• _WHAT YOU WILL DO_
Repeat the records below exactly as they appear.

━━━━━━━━━━━━━━━━━━━━

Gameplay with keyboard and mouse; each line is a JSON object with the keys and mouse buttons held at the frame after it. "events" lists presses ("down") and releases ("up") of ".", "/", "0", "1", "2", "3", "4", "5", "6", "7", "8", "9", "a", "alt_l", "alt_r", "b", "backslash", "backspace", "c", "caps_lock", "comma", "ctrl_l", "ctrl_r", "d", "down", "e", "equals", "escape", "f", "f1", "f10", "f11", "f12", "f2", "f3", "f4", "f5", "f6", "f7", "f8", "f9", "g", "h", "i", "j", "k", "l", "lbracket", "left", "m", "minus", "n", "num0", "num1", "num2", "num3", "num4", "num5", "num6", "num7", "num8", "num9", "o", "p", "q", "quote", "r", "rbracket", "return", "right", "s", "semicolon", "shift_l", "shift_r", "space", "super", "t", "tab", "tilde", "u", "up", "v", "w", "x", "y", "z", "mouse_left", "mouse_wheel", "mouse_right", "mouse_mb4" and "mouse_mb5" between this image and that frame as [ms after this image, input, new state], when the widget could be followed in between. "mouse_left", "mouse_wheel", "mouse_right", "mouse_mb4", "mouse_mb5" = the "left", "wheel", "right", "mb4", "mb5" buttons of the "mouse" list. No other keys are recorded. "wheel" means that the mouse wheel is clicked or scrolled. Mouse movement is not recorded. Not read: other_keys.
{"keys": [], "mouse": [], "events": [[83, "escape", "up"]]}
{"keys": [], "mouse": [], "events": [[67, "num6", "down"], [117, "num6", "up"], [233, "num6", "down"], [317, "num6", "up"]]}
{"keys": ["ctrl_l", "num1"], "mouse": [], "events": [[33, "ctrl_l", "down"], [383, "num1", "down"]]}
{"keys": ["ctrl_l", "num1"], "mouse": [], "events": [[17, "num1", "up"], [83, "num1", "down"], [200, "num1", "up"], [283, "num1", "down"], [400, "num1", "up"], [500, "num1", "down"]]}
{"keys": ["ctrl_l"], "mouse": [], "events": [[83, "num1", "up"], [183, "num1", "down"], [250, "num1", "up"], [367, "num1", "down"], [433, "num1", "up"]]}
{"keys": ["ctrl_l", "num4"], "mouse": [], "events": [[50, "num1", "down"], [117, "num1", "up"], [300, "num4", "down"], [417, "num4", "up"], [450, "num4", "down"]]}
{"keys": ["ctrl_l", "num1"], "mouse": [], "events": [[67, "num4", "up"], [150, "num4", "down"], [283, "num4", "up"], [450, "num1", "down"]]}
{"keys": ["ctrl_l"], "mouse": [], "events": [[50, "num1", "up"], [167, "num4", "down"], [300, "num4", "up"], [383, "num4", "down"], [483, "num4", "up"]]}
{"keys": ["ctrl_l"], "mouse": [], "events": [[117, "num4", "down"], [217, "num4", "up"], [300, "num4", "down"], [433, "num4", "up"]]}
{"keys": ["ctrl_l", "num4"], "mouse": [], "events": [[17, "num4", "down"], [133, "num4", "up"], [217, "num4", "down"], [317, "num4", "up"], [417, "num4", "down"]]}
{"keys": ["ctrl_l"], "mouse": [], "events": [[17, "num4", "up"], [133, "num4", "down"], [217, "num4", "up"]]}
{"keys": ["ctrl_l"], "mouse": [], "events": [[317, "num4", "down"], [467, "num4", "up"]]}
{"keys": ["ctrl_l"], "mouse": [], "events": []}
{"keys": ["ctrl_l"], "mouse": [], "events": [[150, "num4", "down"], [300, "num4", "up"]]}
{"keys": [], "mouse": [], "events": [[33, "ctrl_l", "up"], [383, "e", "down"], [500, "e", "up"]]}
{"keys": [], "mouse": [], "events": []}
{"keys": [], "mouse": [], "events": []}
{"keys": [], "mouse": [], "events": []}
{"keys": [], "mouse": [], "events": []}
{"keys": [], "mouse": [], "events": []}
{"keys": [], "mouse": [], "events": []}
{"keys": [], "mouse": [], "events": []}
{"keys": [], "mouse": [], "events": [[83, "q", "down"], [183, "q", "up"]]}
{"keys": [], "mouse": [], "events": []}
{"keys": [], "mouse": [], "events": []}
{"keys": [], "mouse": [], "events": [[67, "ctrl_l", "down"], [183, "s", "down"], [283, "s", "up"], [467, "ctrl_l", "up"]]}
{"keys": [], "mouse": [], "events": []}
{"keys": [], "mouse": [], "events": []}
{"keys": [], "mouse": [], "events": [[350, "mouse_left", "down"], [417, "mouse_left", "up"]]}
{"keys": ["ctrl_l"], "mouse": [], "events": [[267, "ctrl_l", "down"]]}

━━━━━━━━━━━━━━━━━━━━

• _WORKED SOLUTION_
Gameplay with keyboard and mouse; each line is a JSON object with the keys and mouse buttons held at the frame after it. "events" lists presses ("down") and releases ("up") of ".", "/", "0", "1", "2", "3", "4", "5", "6", "7", "8", "9", "a", "alt_l", "alt_r", "b", "backslash", "backspace", "c", "caps_lock", "comma", "ctrl_l", "ctrl_r", "d", "down", "e", "equals", "escape", "f", "f1", "f10", "f11", "f12", "f2", "f3", "f4", "f5", "f6", "f7", "f8", "f9", "g", "h", "i", "j", "k", "l", "lbracket", "left", "m", "minus", "n", "num0", "num1", "num2", "num3", "num4", "num5", "num6", "num7", "num8", "num9", "o", "p", "q", "quote", "r", "rbracket", "return", "right", "s", "semicolon", "shift_l", "shift_r", "space", "super", "t", "tab", "tilde", "u", "up", "v", "w", "x", "y", "z", "mouse_left", "mouse_wheel", "mouse_right", "mouse_mb4" and "mouse_mb5" between this image and that frame as [ms after this image, input, new state], when the widget could be followed in between. "mouse_left", "mouse_wheel", "mouse_right", "mouse_mb4", "mouse_mb5" = the "left", "wheel", "right", "mb4", "mb5" buttons of the "mouse" list. No other keys are recorded. "wheel" means that the mouse wheel is clicked or scrolled. Mouse movement is not recorded. Not read: other_keys.
{"keys": [], "mouse": [], "events": [[83, "escape", "up"]]}
{"keys": [], "mouse": [], "events": [[67, "num6", "down"], [117, "num6", "up"], [233, "num6", "down"], [317, "num6", "up"]]}
{"keys": ["ctrl_l", "num1"], "mouse": [], "events": [[33, "ctrl_l", "down"], [383, "num1", "down"]]}
{"keys": ["ctrl_l", "num1"], "mouse": [], "events": [[17, "num1", "up"], [83, "num1", "down"], [200, "num1", "up"], [283, "num1", "down"], [400, "num1", "up"], [500, "num1", "down"]]}
{"keys": ["ctrl_l"], "mouse": [], "events": [[83, "num1", "up"], [183, "num1", "down"], [250, "num1", "up"], [367, "num1", "down"], [433, "num1", "up"]]}
{"keys": ["ctrl_l", "num4"], "mouse": [], "events": [[50, "num1", "down"], [117, "num1", "up"], [300, "num4", "down"], [417, "num4", "up"], [450, "num4", "down"]]}
{"keys": ["ctrl_l", "num1"], "mouse": [], "events": [[67, "num4", "up"], [150, "num4", "down"], [283, "num4", "up"], [450, "num1", "down"]]}
{"keys": ["ctrl_l"], "mouse": [], "events": [[50, "num1", "up"], [167, "num4", "down"], [300, "num4", "up"], [383, "num4", "down"], [483, "num4", "up"]]}
{"keys": ["ctrl_l"], "mouse": [], "events": [[117, "num4", "down"], [217, "num4", "up"], [300, "num4", "down"], [433, "num4", "up"]]}
{"keys": ["ctrl_l", "num4"], "mouse": [], "events": [[17, "num4", "down"], [133, "num4", "up"], [217, "num4", "down"], [317, "num4", "up"], [417, "num4", "down"]]}
{"keys": ["ctrl_l"], "mouse": [], "events": [[17, "num4", "up"], [133, "num4", "down"], [217, "num4", "up"]]}
{"keys": ["ctrl_l"], "mouse": [], "events": [[317, "num4", "down"], [467, "num4", "up"]]}
{"keys": ["ctrl_l"], "mouse": [], "events": []}
{"keys": ["ctrl_l"], "mouse": [], "events": [[150, "num4", "down"], [300, "num4", "up"]]}
{"keys": [], "mouse": [], "events": [[33, "ctrl_l", "up"], [383, "e", "down"], [500, "e", "up"]]}
{"keys": [], "mouse": [], "events": []}
{"keys": [], "mouse": [], "events": []}
{"keys": [], "mouse": [], "events": []}
{"keys": [], "mouse": [], "events": []}
{"keys": [], "mouse": [], "events": []}
{"keys": [], "mouse": [], "events": []}
{"keys": [], "mouse": [], "events": []}
{"keys": [], "mouse": [], "events": [[83, "q", "down"], [183, "q", "up"]]}
{"keys": [], "mouse": [], "events": []}
{"keys": [], "mouse": [], "events": []}
{"keys": [], "mouse": [], "events": [[67, "ctrl_l", "down"], [183, "s", "down"], [283, "s", "up"], [467, "ctrl_l", "up"]]}
{"keys": [], "mouse": [], "events": []}
{"keys": [], "mouse": [], "events": []}
{"keys": [], "mouse": [], "events": [[350, "mouse_left", "down"], [417, "mouse_left", "up"]]}
{"keys": ["ctrl_l"], "mouse": [], "events": [[267, "ctrl_l", "down"]]}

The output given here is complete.